▶ TASK INSTRUCTIONS
Copy out verbatim the lines of the records beginning at the line containing "1.) A regular" and ending after the line containing "2.) The first".

*** ENTRIES SUPPLIED

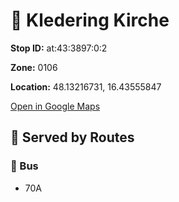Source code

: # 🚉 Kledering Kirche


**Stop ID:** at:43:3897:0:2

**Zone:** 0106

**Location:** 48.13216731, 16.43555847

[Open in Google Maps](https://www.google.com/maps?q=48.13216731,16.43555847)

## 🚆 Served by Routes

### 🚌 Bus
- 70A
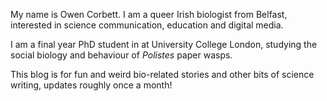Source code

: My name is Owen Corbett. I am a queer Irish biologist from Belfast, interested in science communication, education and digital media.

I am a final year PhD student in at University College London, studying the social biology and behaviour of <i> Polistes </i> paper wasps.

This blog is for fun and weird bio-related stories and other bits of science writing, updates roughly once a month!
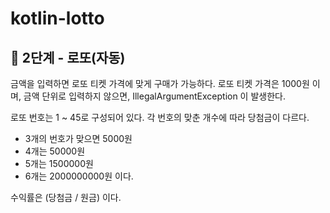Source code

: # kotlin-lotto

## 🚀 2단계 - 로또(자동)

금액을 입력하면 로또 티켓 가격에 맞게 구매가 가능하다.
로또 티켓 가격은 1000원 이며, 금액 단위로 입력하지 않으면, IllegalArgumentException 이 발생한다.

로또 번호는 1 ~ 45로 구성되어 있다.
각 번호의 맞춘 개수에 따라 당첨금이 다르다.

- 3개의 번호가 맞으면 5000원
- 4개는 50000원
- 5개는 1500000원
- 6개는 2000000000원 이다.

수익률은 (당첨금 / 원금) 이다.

******
*** ENTRIES SUPPLIED

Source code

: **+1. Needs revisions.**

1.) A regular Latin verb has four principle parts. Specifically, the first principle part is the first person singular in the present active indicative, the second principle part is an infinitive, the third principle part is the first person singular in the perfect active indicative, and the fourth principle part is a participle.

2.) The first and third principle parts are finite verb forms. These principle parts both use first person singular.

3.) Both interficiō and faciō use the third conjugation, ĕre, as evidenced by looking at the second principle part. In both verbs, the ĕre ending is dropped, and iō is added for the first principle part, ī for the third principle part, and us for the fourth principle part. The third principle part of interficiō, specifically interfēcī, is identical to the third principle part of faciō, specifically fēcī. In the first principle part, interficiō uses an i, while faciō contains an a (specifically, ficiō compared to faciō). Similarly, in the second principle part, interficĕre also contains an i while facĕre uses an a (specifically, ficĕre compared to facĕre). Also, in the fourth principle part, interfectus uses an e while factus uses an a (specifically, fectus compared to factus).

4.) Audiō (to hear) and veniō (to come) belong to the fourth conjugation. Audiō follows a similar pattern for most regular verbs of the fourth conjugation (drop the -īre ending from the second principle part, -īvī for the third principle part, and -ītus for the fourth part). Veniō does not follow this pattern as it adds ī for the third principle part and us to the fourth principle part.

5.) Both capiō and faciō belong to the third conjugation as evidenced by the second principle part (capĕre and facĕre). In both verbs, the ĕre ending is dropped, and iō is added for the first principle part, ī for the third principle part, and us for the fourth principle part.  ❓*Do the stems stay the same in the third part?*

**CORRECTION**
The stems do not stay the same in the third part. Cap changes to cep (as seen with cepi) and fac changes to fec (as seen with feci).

******

▶ PROBLEM SOLUTION
1.) A regular Latin verb has four principle parts. Specifically, the first principle part is the first person singular in the present active indicative, the second principle part is an infinitive, the third principle part is the first person singular in the perfect active indicative, and the fourth principle part is a participle.

2.) The first and third principle parts are finite verb forms. These principle parts both use first person singular.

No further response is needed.